Task description: Copy out every line of the records below word for word, keeping the same order.

[Excerpt from a dataset]
Begin

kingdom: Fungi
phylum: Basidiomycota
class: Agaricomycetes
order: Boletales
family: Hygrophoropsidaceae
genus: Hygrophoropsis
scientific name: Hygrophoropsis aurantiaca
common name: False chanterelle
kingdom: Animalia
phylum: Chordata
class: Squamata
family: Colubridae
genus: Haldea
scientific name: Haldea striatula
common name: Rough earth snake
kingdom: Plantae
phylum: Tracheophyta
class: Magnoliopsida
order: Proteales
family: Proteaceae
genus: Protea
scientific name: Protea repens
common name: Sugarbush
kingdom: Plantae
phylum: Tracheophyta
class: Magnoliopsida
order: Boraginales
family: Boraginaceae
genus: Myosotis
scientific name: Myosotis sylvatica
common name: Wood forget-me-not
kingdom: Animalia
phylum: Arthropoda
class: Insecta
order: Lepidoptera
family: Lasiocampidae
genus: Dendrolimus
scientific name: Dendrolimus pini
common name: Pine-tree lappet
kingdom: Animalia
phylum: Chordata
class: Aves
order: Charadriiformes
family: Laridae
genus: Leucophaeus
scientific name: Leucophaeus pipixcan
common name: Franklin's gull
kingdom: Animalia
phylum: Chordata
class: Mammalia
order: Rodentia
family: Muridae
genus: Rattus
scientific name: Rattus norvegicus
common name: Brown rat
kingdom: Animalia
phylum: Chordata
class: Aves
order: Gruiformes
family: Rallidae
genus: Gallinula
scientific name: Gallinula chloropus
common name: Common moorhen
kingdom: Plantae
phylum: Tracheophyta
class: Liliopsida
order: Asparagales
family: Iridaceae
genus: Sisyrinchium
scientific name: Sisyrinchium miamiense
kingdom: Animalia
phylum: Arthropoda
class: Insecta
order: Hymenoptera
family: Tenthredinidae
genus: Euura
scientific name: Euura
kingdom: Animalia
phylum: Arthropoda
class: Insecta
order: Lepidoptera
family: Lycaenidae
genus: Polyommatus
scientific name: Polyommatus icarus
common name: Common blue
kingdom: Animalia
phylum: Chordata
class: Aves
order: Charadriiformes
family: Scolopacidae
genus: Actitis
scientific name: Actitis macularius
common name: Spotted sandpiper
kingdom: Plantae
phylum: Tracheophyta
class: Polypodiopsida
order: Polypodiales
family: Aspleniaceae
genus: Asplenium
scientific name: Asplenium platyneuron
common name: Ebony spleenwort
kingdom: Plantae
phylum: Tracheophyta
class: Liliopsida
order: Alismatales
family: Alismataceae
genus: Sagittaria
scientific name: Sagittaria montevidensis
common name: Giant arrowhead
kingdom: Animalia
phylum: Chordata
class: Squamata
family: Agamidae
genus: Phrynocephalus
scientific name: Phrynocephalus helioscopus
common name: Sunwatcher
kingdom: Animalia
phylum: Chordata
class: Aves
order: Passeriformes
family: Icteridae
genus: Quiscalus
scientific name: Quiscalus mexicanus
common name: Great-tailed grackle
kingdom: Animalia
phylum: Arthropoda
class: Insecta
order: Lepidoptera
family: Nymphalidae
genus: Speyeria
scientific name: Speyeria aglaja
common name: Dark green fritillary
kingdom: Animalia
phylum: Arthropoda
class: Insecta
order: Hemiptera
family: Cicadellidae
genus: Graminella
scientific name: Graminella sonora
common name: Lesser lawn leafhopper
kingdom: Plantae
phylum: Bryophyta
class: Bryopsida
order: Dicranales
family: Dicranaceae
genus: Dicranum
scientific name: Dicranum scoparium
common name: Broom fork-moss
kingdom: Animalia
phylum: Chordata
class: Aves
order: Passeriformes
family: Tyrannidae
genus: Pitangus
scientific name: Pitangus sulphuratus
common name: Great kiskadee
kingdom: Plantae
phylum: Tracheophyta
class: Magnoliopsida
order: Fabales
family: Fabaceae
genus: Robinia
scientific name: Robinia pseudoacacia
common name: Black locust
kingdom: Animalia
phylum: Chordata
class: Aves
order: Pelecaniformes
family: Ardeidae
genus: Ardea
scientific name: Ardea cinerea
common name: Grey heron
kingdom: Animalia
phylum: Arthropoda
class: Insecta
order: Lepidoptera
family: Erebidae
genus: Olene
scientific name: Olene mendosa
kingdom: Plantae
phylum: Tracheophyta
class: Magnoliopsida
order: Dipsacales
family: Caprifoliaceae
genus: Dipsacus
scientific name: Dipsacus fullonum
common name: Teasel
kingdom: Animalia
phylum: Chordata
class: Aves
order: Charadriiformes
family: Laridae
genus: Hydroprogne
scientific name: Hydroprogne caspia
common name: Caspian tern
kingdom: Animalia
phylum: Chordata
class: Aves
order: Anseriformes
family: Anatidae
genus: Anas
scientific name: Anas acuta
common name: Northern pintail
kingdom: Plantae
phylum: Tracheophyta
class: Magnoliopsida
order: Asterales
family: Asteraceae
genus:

End

Written solution:
kingdom: Fungi
phylum: Basidiomycota
class: Agaricomycetes
order: Boletales
family: Hygrophoropsidaceae
genus: Hygrophoropsis
scientific name: Hygrophoropsis aurantiaca
common name: False chanterelle
kingdom: Animalia
phylum: Chordata
class: Squamata
family: Colubridae
genus: Haldea
scientific name: Haldea striatula
common name: Rough earth snake
kingdom: Plantae
phylum: Tracheophyta
class: Magnoliopsida
order: Proteales
family: Proteaceae
genus: Protea
scientific name: Protea repens
common name: Sugarbush
kingdom: Plantae
phylum: Tracheophyta
class: Magnoliopsida
order: Boraginales
family: Boraginaceae
genus: Myosotis
scientific name: Myosotis sylvatica
common name: Wood forget-me-not
kingdom: Animalia
phylum: Arthropoda
class: Insecta
order: Lepidoptera
family: Lasiocampidae
genus: Dendrolimus
scientific name: Dendrolimus pini
common name: Pine-tree lappet
kingdom: Animalia
phylum: Chordata
class: Aves
order: Charadriiformes
family: Laridae
genus: Leucophaeus
scientific name: Leucophaeus pipixcan
common name: Franklin's gull
kingdom: Animalia
phylum: Chordata
class: Mammalia
order: Rodentia
family: Muridae
genus: Rattus
scientific name: Rattus norvegicus
common name: Brown rat
kingdom: Animalia
phylum: Chordata
class: Aves
order: Gruiformes
family: Rallidae
genus: Gallinula
scientific name: Gallinula chloropus
common name: Common moorhen
kingdom: Plantae
phylum: Tracheophyta
class: Liliopsida
order: Asparagales
family: Iridaceae
genus: Sisyrinchium
scientific name: Sisyrinchium miamiense
kingdom: Animalia
phylum: Arthropoda
class: Insecta
order: Hymenoptera
family: Tenthredinidae
genus: Euura
scientific name: Euura
kingdom: Animalia
phylum: Arthropoda
class: Insecta
order: Lepidoptera
family: Lycaenidae
genus: Polyommatus
scientific name: Polyommatus icarus
common name: Common blue
kingdom: Animalia
phylum: Chordata
class: Aves
order: Charadriiformes
family: Scolopacidae
genus: Actitis
scientific name: Actitis macularius
common name: Spotted sandpiper
kingdom: Plantae
phylum: Tracheophyta
class: Polypodiopsida
order: Polypodiales
family: Aspleniaceae
genus: Asplenium
scientific name: Asplenium platyneuron
common name: Ebony spleenwort
kingdom: Plantae
phylum: Tracheophyta
class: Liliopsida
order: Alismatales
family: Alismataceae
genus: Sagittaria
scientific name: Sagittaria montevidensis
common name: Giant arrowhead
kingdom: Animalia
phylum: Chordata
class: Squamata
family: Agamidae
genus: Phrynocephalus
scientific name: Phrynocephalus helioscopus
common name: Sunwatcher
kingdom: Animalia
phylum: Chordata
class: Aves
order: Passeriformes
family: Icteridae
genus: Quiscalus
scientific name: Quiscalus mexicanus
common name: Great-tailed grackle
kingdom: Animalia
phylum: Arthropoda
class: Insecta
order: Lepidoptera
family: Nymphalidae
genus: Speyeria
scientific name: Speyeria aglaja
common name: Dark green fritillary
kingdom: Animalia
phylum: Arthropoda
class: Insecta
order: Hemiptera
family: Cicadellidae
genus: Graminella
scientific name: Graminella sonora
common name: Lesser lawn leafhopper
kingdom: Plantae
phylum: Bryophyta
class: Bryopsida
order: Dicranales
family: Dicranaceae
genus: Dicranum
scientific name: Dicranum scoparium
common name: Broom fork-moss
kingdom: Animalia
phylum: Chordata
class: Aves
order: Passeriformes
family: Tyrannidae
genus: Pitangus
scientific name: Pitangus sulphuratus
common name: Great kiskadee
kingdom: Plantae
phylum: Tracheophyta
class: Magnoliopsida
order: Fabales
family: Fabaceae
genus: Robinia
scientific name: Robinia pseudoacacia
common name: Black locust
kingdom: Animalia
phylum: Chordata
class: Aves
order: Pelecaniformes
family: Ardeidae
genus: Ardea
scientific name: Ardea cinerea
common name: Grey heron
kingdom: Animalia
phylum: Arthropoda
class: Insecta
order: Lepidoptera
family: Erebidae
genus: Olene
scientific name: Olene mendosa
kingdom: Plantae
phylum: Tracheophyta
class: Magnoliopsida
order: Dipsacales
family: Caprifoliaceae
genus: Dipsacus
scientific name: Dipsacus fullonum
common name: Teasel
kingdom: Animalia
phylum: Chordata
class: Aves
order: Charadriiformes
family: Laridae
genus: Hydroprogne
scientific name: Hydroprogne caspia
common name: Caspian tern
kingdom: Animalia
phylum: Chordata
class: Aves
order: Anseriformes
family: Anatidae
genus: Anas
scientific name: Anas acuta
common name: Northern pintail
kingdom: Plantae
phylum: Tracheophyta
class: Magnoliopsida
order: Asterales
family: Asteraceae
genus:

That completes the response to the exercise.